» **Your objective**
Reproduce every line of text in the records below, character for character, and leave the pictures out.

--- START ---

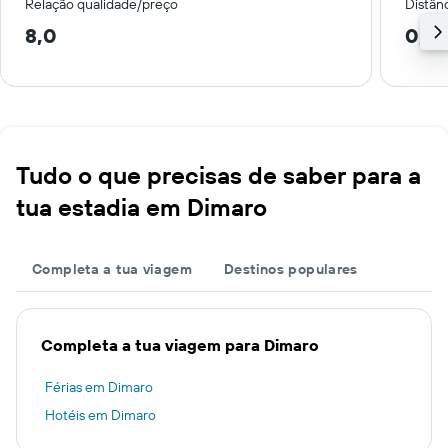
Relação qualidade/preço
Distân
8,0
0,3
Tudo o que precisas de saber para a
tua estadia em Dimaro
Completa a tua viagem
Destinos populares
Completa a tua viagem para Dimaro
Férias em Dimaro
Hotéis em Dimaro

--- END ---

» **Your solution**
Relação qualidade/preço
Distân
8,0
0,3
Tudo o que precisas de saber para a
tua estadia em Dimaro
Completa a tua viagem
Destinos populares
Completa a tua viagem para Dimaro
Férias em Dimaro
Hotéis em Dimaro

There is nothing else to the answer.